Bitcoin below $80,000: U.S. inflation and oil pressure the market
May 13, 2026
Bitcoin fell below $80,000 again after another macro shock from the United States. The main trigger was a strong PPI: producer prices in the U.S. rose sharply, and the market started pricing in a tougher scenario for interest rates again.
What triggered Bitcoin’s drop
Bitcoin fell below $80,000 again after another macro shock from the United States. The main trigger was a strong PPI: producer prices in the U.S. rose sharply, and the market started pricing in a tougher scenario for interest rates again. Against this backdrop, the crypto market quickly reacted with selling.
What exactly is pressuring the market
The problem is not only inflation itself, but also its source. Additional pressure comes from the energy backdrop amid the conflict between the United States and Iran, which pushed oil prices higher.
More expensive energy hits both goods and investor sentiment. For the market, this means one simple thing: inflation once again looks more persistent than expected.
Why Bitcoin is reacting so nervously
For Bitcoin, this is a bad mix of factors. On one hand, hot inflation data reduces the chances of a quick easing of Fed policy. On the other hand, geopolitical tension is weighing on risk appetite.
In this environment, BTC is once again showing that it remains sensitive to the macro backdrop, interest rates, and the broader risk-off mood.

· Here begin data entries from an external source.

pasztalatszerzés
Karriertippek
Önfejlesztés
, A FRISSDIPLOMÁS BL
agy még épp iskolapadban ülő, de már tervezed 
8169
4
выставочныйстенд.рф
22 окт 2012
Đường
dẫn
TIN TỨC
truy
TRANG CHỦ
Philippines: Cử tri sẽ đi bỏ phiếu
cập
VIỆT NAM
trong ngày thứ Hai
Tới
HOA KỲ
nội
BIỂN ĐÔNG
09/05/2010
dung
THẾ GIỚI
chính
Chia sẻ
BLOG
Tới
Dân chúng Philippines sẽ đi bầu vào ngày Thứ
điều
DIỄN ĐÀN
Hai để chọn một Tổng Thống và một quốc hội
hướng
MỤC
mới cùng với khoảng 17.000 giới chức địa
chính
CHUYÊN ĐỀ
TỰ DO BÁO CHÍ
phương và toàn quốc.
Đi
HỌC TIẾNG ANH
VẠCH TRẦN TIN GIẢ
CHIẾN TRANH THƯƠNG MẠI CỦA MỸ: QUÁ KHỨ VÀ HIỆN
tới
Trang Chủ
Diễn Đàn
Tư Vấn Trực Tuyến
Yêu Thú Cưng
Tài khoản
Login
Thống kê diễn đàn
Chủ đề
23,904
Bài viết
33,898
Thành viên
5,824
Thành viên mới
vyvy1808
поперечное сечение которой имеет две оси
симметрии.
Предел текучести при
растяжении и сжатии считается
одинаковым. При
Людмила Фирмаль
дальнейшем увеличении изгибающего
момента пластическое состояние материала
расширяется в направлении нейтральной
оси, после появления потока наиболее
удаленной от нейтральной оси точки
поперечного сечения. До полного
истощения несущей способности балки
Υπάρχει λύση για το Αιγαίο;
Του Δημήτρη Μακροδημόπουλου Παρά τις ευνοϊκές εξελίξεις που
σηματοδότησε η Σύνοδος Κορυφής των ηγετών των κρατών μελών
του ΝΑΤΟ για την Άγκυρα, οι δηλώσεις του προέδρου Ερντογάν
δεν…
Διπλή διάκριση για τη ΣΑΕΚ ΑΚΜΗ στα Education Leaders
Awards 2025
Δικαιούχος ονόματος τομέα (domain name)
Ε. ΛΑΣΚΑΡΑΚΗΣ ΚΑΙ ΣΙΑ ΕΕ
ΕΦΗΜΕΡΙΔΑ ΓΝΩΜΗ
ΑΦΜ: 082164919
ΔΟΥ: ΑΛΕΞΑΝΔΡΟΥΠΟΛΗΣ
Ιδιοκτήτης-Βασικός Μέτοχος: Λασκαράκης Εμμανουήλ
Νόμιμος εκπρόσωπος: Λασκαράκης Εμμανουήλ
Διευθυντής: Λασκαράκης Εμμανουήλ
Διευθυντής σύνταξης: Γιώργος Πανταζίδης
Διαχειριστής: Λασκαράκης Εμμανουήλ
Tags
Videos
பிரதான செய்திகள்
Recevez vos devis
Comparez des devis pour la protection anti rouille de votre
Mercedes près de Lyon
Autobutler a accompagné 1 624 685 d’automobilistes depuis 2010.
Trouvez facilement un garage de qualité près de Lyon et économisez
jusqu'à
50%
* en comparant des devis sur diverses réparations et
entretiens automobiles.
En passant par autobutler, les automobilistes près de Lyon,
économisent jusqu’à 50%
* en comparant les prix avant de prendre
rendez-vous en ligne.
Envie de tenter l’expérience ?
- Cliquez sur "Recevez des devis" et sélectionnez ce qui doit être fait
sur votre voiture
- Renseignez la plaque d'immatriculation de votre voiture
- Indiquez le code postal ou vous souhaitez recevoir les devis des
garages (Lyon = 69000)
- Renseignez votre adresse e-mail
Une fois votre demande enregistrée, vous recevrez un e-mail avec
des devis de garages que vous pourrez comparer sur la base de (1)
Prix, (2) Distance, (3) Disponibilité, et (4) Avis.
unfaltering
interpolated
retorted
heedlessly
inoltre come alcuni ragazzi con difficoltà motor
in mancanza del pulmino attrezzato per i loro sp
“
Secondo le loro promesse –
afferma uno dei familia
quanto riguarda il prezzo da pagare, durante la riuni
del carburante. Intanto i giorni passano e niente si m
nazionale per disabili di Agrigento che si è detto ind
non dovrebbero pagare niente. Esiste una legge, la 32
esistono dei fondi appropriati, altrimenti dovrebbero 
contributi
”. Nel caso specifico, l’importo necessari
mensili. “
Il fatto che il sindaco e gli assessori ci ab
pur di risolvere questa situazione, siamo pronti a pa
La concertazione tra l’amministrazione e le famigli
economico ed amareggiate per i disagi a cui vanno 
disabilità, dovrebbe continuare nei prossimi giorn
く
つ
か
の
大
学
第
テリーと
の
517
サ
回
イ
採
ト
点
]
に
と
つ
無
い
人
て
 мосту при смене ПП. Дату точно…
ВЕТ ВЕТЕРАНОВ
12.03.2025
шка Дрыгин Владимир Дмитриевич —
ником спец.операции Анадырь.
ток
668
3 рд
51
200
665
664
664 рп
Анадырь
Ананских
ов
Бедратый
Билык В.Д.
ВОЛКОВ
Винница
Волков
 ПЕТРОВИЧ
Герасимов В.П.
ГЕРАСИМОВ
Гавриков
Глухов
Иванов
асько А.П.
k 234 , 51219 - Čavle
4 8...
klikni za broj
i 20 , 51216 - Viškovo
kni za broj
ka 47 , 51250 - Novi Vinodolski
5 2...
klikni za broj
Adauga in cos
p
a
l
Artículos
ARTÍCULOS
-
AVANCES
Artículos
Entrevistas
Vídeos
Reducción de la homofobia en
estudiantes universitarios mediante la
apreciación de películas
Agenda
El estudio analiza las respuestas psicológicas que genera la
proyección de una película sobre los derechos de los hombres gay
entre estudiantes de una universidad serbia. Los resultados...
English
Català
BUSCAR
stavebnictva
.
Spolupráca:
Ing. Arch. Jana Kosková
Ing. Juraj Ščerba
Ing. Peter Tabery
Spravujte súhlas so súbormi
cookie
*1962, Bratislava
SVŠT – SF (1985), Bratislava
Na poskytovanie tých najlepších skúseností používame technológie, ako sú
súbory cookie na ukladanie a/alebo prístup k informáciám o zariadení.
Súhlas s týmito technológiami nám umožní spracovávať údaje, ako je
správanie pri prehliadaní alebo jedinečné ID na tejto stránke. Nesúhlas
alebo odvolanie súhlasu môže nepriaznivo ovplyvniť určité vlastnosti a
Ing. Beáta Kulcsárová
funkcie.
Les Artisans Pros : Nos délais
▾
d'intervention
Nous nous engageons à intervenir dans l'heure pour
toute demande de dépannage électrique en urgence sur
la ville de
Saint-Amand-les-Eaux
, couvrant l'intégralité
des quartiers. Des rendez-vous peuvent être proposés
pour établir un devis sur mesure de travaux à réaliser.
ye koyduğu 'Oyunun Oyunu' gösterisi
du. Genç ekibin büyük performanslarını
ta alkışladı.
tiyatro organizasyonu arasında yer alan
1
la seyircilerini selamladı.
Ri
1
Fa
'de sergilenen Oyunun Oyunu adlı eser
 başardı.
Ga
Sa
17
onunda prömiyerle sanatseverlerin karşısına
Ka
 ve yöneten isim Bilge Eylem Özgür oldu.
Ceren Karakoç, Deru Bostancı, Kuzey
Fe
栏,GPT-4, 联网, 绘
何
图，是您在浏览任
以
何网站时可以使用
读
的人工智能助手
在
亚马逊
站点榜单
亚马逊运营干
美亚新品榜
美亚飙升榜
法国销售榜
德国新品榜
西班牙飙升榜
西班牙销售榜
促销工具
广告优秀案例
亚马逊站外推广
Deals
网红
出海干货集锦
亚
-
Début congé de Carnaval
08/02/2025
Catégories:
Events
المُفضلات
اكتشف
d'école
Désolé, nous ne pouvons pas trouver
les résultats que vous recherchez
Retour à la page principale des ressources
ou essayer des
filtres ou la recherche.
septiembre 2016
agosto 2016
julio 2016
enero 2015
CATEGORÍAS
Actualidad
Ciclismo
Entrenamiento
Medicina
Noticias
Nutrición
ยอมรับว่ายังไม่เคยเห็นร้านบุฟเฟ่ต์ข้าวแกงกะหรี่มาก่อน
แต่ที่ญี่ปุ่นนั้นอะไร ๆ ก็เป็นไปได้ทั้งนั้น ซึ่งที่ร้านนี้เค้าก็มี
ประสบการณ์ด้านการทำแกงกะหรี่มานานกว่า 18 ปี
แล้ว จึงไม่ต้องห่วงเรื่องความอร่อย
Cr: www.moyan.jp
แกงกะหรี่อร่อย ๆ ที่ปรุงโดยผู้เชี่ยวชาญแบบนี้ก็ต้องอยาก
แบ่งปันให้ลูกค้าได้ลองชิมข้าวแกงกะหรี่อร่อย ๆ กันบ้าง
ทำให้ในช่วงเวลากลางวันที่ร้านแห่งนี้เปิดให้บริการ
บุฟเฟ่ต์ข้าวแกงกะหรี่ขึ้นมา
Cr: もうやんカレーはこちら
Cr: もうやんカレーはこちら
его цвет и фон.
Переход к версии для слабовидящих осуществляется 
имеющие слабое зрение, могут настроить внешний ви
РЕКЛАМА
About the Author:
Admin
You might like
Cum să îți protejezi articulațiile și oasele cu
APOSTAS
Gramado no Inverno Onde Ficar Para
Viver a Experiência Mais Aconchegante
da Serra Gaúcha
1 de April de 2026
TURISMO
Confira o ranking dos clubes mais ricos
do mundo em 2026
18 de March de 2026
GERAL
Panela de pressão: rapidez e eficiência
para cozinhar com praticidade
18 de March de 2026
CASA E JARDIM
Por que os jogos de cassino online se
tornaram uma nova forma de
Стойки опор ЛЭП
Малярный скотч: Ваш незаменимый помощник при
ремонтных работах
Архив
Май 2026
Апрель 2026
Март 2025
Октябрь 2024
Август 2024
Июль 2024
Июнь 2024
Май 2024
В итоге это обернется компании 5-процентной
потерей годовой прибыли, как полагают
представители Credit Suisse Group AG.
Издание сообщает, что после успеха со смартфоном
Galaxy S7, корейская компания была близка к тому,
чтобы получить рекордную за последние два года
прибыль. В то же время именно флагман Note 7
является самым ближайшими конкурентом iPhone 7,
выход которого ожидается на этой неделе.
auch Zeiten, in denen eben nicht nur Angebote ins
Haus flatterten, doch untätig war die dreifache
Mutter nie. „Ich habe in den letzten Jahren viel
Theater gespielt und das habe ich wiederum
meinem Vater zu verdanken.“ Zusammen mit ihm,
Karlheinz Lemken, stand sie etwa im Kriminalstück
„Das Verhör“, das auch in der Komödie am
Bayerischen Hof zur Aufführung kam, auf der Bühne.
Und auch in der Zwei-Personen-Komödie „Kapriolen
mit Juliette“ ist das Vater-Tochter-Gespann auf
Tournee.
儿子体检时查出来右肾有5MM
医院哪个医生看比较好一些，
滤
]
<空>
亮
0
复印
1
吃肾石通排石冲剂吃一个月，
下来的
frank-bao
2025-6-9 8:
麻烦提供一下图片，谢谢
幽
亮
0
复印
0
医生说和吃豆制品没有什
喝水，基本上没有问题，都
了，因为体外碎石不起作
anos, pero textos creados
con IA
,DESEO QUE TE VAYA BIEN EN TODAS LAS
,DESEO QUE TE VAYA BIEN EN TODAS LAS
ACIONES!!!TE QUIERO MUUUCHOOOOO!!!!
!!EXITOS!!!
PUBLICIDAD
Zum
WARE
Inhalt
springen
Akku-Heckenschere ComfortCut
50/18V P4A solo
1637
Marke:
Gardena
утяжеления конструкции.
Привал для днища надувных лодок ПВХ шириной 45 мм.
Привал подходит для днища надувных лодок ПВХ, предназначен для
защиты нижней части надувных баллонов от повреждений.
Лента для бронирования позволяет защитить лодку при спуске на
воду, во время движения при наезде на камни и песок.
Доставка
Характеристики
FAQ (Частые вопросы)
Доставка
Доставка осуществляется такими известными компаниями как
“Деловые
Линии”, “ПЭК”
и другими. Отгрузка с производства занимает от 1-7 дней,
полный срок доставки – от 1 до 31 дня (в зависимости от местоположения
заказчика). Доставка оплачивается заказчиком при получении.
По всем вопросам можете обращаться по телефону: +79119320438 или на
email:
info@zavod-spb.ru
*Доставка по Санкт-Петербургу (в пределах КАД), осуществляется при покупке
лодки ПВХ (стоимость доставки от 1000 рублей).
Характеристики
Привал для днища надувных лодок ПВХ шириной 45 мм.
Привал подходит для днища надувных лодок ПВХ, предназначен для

What this means for the market next
The current move shows that Bitcoin has still not detached from the global financial context. If inflation pressure in the U.S. holds and the oil story continues to move expectations, the crypto market may remain under pressure in the short term.
Especially if buyers do not bring BTC back above $80,000 quickly enough.
Which signals matter for Bitcoin right now
- Bitcoin fell below $80,000 again
- a strong PPI increased concerns about interest rates
- oil and geopolitics added pressure on risk assets
Conclusion: why the market is watching more than BTC
Bitcoin’s drop below $80,000 now looks less like a random move and more like a reaction to the combination of two strong factors: accelerating inflation in the United States and energy tension caused by the conflict with Iran. The market is watching not only BTC itself, but also whether this macro story turns into a longer period of pressure for all risk assets.